*** Opening Supplied data ***

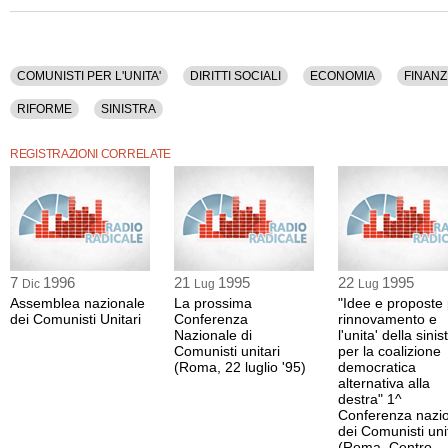
COMUNISTI PER L'UNITA'
DIRITTI SOCIALI
ECONOMIA
FINANZ
RIFORME
SINISTRA
REGISTRAZIONI CORRELATE
7
1996
21
1995
22
1995
Dic
Lug
Lug
Assemblea nazionale
La prossima
"Idee e proposte p
dei Comunisti Unitari
Conferenza
rinnovamento e
Nazionale di
l'unita' della sinis
Comunisti unitari
per la coalizione
(Roma, 22 luglio '95)
democratica
alternativa alla
destra" 1^
Conferenza nazi
dei Comunisti uni
(Roma, Centro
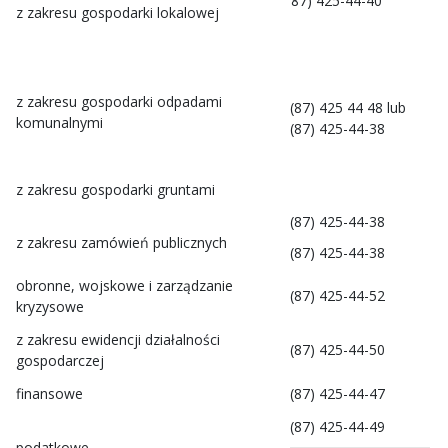
87) 425-44-40
z zakresu gospodarki lokalowej
z zakresu gospodarki odpadami
(87) 425 44 48 lub
komunalnymi
(87) 425-44-38
z zakresu gospodarki gruntami
(87) 425-44-38
z zakresu zamówień publicznych
(87) 425-44-38
obronne, wojskowe i zarządzanie
(87) 425-44-52
kryzysowe
z zakresu ewidencji działalności
(87) 425-44-50
gospodarczej
finansowe
(87) 425-44-47
(87) 425-44-49
podatkowe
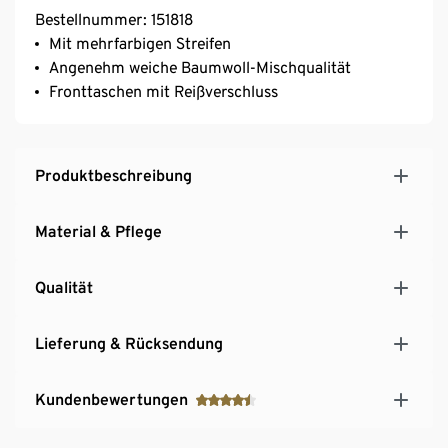
Bestellnummer: 151818
Mit mehrfarbigen Streifen
Angenehm weiche Baumwoll-Mischqualität
Fronttaschen mit Reißverschluss
Produktbeschreibung
Material & Pflege
Qualität
Lieferung & Rücksendung
Kundenbewertungen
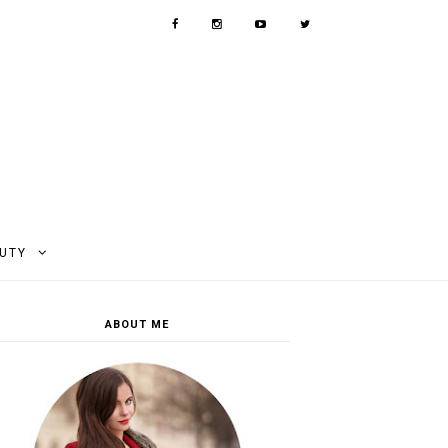
AUTY
ABOUT ME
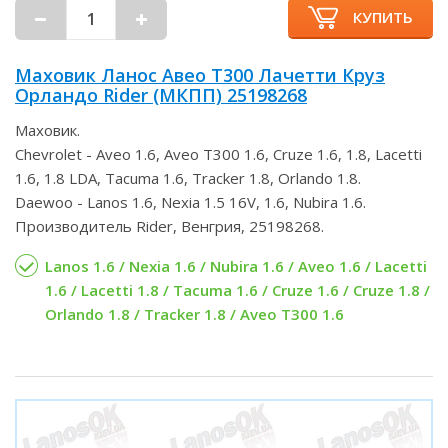
КУПИТЬ
Маховик Ланос Авео Т300 Лачетти Круз
Орландо Rider (МКПП) 25198268
Маховик.
Chevrolet - Aveo 1.6, Aveo T300 1.6, Cruze 1.6, 1.8, Lacetti
1.6, 1.8 LDA, Tacuma 1.6, Tracker 1.8, Orlando 1.8.
Daewoo - Lanos 1.6, Nexia 1.5 16V, 1.6, Nubira 1.6.
Производитель Rider, Венгрия, 25198268.
Lanos 1.6 / Nexia 1.6 / Nubira 1.6 / Aveo 1.6 / Lacetti
1.6 / Lacetti 1.8 / Tacuma 1.6 / Cruze 1.6 / Cruze 1.8 /
Orlando 1.8 / Tracker 1.8 / Aveo T300 1.6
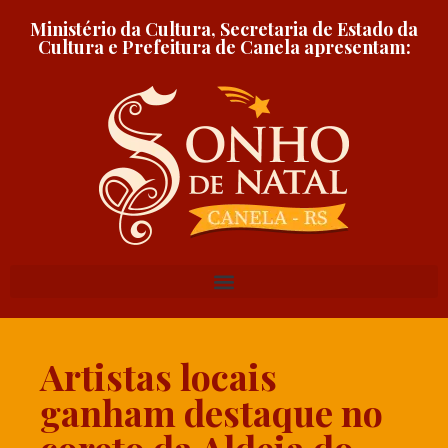
Ministério da Cultura, Secretaria de Estado da
Cultura e Prefeitura de Canela apresentam:
Artistas locais
ganham destaque no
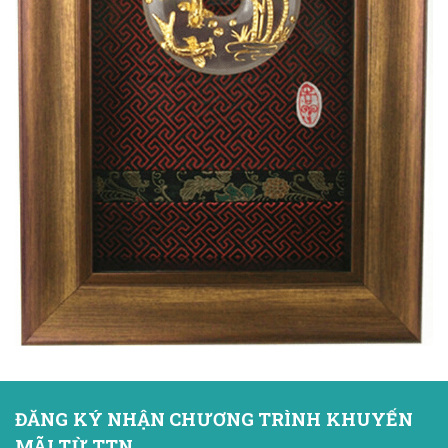
ĐĂNG KÝ NHẬN CHƯƠNG TRÌNH KHUYẾN
MÃI TỪ TTN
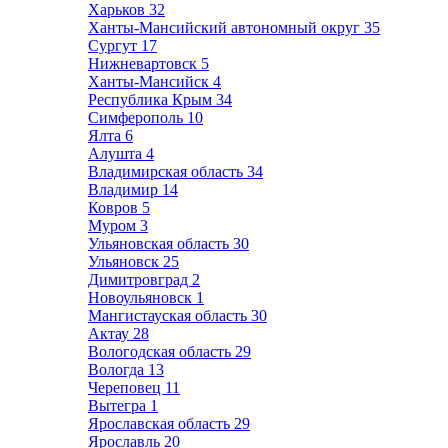
Харьков
32
Ханты-Мансийский автономный округ
35
Сургут
17
Нижневартовск
5
Ханты-Мансийск
4
Республика Крым
34
Симферополь
10
Ялта
6
Алушта
4
Владимирская область
34
Владимир
14
Ковров
5
Муром
3
Ульяновская область
30
Ульяновск
25
Димитровград
2
Новоульяновск
1
Мангистауская область
30
Актау
28
Вологодская область
29
Вологда
13
Череповец
11
Вытегра
1
Ярославская область
29
Ярославль
20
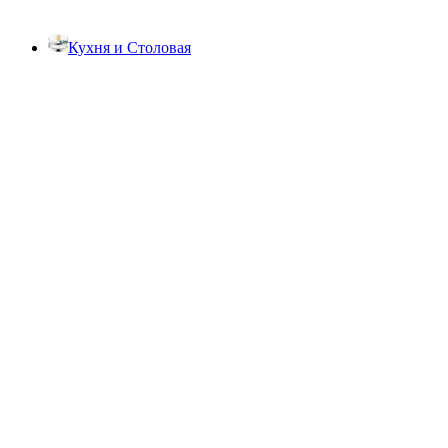
Кухня и Столовая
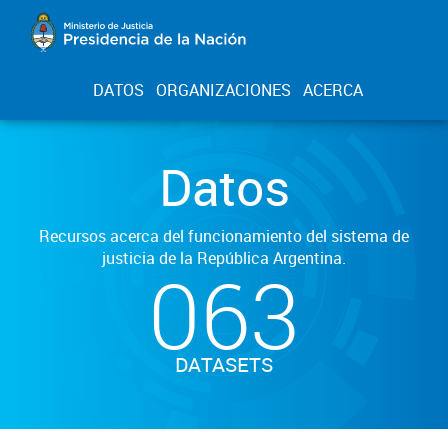
DATOS
ORGANIZACIONES
ACERCA
Datos
Recursos acerca del funcionamiento del sistema de
justicia de la República Argentina.
063
DATASETS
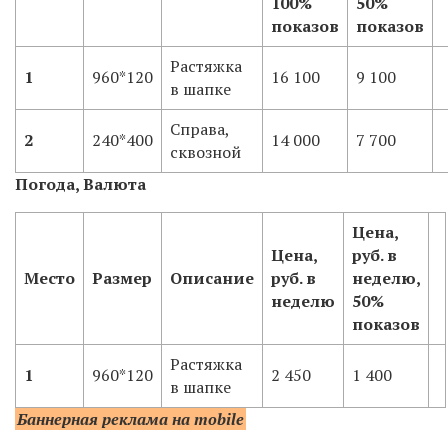
100%
50%
показов
показов
Растяжка
1
960*120
16 100
9 100
в шапке
Справа,
2
240*400
14 000
7 700
сквозной
Погода, Валюта
Цена,
Цена,
руб. в
Место
Размер
Описание
руб. в
неделю,
неделю
50%
показов
Растяжка
1
960*120
2 450
1 400
в шапке
Баннерная реклама на
mobile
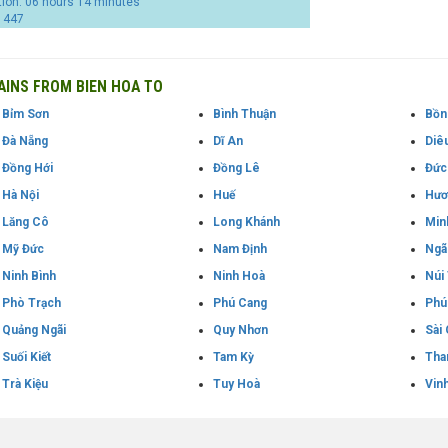
tion: 06 hours 14 minutes
1447
INS FROM BIEN HOA TO
Bỉm Sơn
Bình Thuận
Bồn
Đà Nẵng
Dĩ An
Diêu
Đồng Hới
Đồng Lê
Đức
Hà Nội
Huế
Hươ
Lăng Cô
Long Khánh
Min
Mỹ Đức
Nam Định
Ngã
Ninh Bình
Ninh Hoà
Núi
Phò Trạch
Phú Cang
Phú
Quảng Ngãi
Quy Nhơn
Sài
Suối Kiết
Tam Kỳ
Tha
Trà Kiệu
Tuy Hoà
Vin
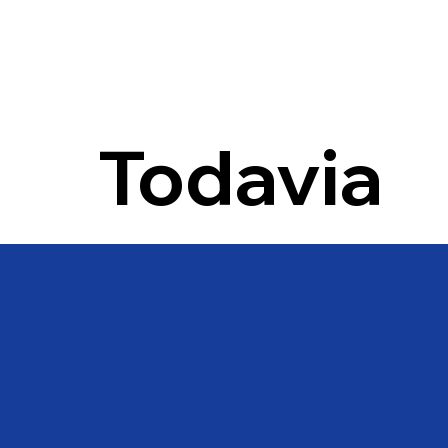
Todavia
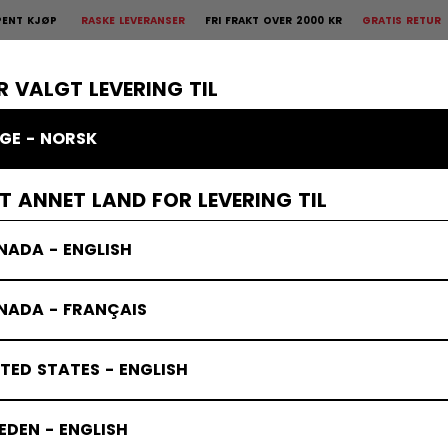
ØP
RASKE LEVERANSER
FRI FRAKT OVER 2000 KR
GRATIS RETUR
30 DA
 Retur
30 dagers åpent kjøp
×
R
BESKYTTELSE
KEEPER
KLÆR
TILBEHØR
BANDY
SALG
R VALGT LEVERING TIL
GE - NORSK
ET ANNET LAND FOR LEVERING TIL
NADA - ENGLISH
NADA - FRANÇAIS
TED STATES - ENGLISH
DEN - ENGLISH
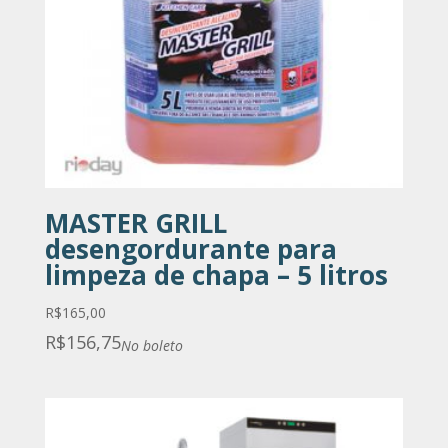
MASTER GRILL
desengordurante para
limpeza de chapa – 5 litros
R$
165,00
R$
156,75
No boleto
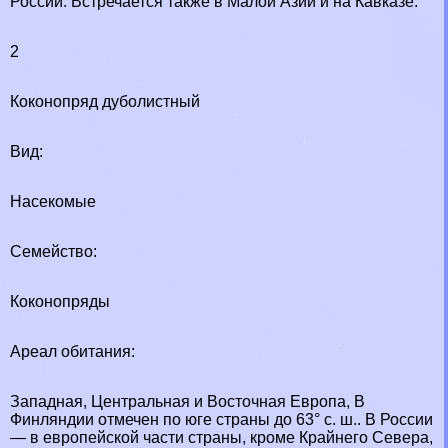
России. Встречается также в Малой Азии и на Кавказе.
2
Коконопряд дуболистный
Вид:
Насекомые
Семейство:
Коконопряды
Ареал обитания:
Западная, Центральная и Восточная Европа, В
Финляндии отмечен по юге страны до 63° с. ш.. В России
— в европейской части страны, кроме Крайнего Севера,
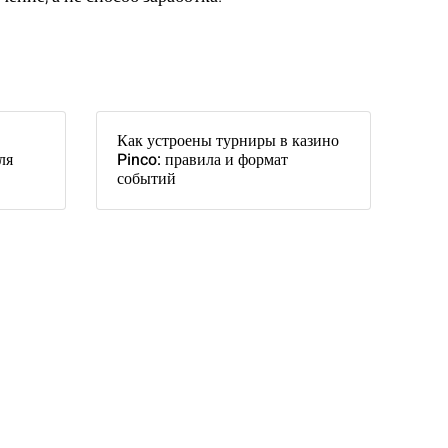
Как устроены турниры в казино
ля
Pinco: правила и формат
событий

*** Closing Supplied data ***

*Exercise aim*
Pictures do not belong in the copy. Output all of the records exactly.

*Completed exercise*
COMUNISTI PER L'UNITA'
DIRITTI SOCIALI
ECONOMIA
FINANZ
RIFORME
SINISTRA
REGISTRAZIONI CORRELATE
7
1996
21
1995
22
1995
Dic
Lug
Lug
Assemblea nazionale
La prossima
"Idee e proposte p
dei Comunisti Unitari
Conferenza
rinnovamento e
Nazionale di
l'unita' della sinis
Comunisti unitari
per la coalizione
(Roma, 22 luglio '95)
democratica
alternativa alla
destra" 1^
Conferenza nazi
dei Comunisti uni
(Roma, Centro
87) 425-44-40
z zakresu gospodarki lokalowej
z zakresu gospodarki odpadami
(87) 425 44 48 lub
komunalnymi
(87) 425-44-38
z zakresu gospodarki gruntami
(87) 425-44-38
z zakresu zamówień publicznych
(87) 425-44-38
obronne, wojskowe i zarządzanie
(87) 425-44-52
kryzysowe
z zakresu ewidencji działalności
(87) 425-44-50
gospodarczej
finansowe
(87) 425-44-47
(87) 425-44-49
podatkowe
Bestellnummer: 151818
Mit mehrfarbigen Streifen
Angenehm weiche Baumwoll-Mischqualität
Fronttaschen mit Reißverschluss
Produktbeschreibung
Material & Pflege
Qualität
Lieferung & Rücksendung
Kundenbewertungen
AUTY
ABOUT ME
КУПИТЬ
Маховик Ланос Авео Т300 Лачетти Круз
Орландо Rider (МКПП) 25198268
Маховик.
Chevrolet - Aveo 1.6, Aveo T300 1.6, Cruze 1.6, 1.8, Lacetti
1.6, 1.8 LDA, Tacuma 1.6, Tracker 1.8, Orlando 1.8.
Daewoo - Lanos 1.6, Nexia 1.5 16V, 1.6, Nubira 1.6.
Производитель Rider, Венгрия, 25198268.
Lanos 1.6 / Nexia 1.6 / Nubira 1.6 / Aveo 1.6 / Lacetti
1.6 / Lacetti 1.8 / Tacuma 1.6 / Cruze 1.6 / Cruze 1.8 /
Orlando 1.8 / Tracker 1.8 / Aveo T300 1.6
Ministério da Cultura, Secretaria de Estado da
Cultura e Prefeitura de Canela apresentam:
Artistas locais
ganham destaque no
ĐĂNG KÝ NHẬN CHƯƠNG TRÌNH KHUYẾN
MÃI TỪ TTN
Харьков
32
Ханты-Мансийский автономный округ
35
Сургут
17
Нижневартовск
5
Ханты-Мансийск
4
Республика Крым
34
Симферополь
10
Ялта
6
Алушта
4
Владимирская область
34
Владимир
14
Ковров
5
Муром
3
Ульяновская область
30
Ульяновск
25
Димитровград
2
Новоульяновск
1
Мангистауская область
30
Актау
28
Вологодская область
29
Вологда
13
Череповец
11
Вытегра
1
Ярославская область
29
Ярославль
20
Кухня и Столовая
DATOS
ORGANIZACIONES
ACERCA
Datos
Recursos acerca del funcionamiento del sistema de
justicia de la República Argentina.
063
DATASETS
100%
50%
показов
показов
Растяжка
1
960*120
16 100
9 100
в шапке
Справа,
2
240*400
14 000
7 700
сквозной
Погода, Валюта
Цена,
Цена,
руб. в
Место
Размер
Описание
руб. в
неделю,
неделю
50%
показов
Растяжка
1
960*120
2 450
1 400
в шапке
Баннерная реклама на
mobile
tion: 06 hours 14 minutes
1447
INS FROM BIEN HOA TO
Bỉm Sơn
Bình Thuận
Bồn
Đà Nẵng
Dĩ An
Diêu
Đồng Hới
Đồng Lê
Đức
Hà Nội
Huế
Hươ
Lăng Cô
Long Khánh
Min
Mỹ Đức
Nam Định
Ngã
Ninh Bình
Ninh Hoà
Núi
Phò Trạch
Phú Cang
Phú
Quảng Ngãi
Quy Nhơn
Sài
Suối Kiết
Tam Kỳ
Tha
Trà Kiệu
Tuy Hoà
Vin
Todavia
ØP
RASKE LEVERANSER
FRI FRAKT OVER 2000 KR
GRATIS RETUR
30 DA
 Retur
30 dagers åpent kjøp
×
R
BESKYTTELSE
KEEPER
KLÆR
TILBEHØR
BANDY
SALG
R VALGT LEVERING TIL
GE - NORSK
ET ANNET LAND FOR LEVERING TIL
NADA - ENGLISH
NADA - FRANÇAIS
TED STATES - ENGLISH
DEN - ENGLISH
MASTER GRILL
desengordurante para
limpeza de chapa – 5 litros
R$
165,00
R$
156,75
No boleto
России. Встречается также в Малой Азии и на Кавказе.
2
Коконопряд дуболистный
Вид:
Насекомые
Семейство:
Коконопряды
Ареал обитания:
Западная, Центральная и Восточная Европа, В
Финляндии отмечен по юге страны до 63° с. ш.. В России
— в европейской части страны, кроме Крайнего Севера,
Как устроены турниры в казино
ля
Pinco: правила и формат
событий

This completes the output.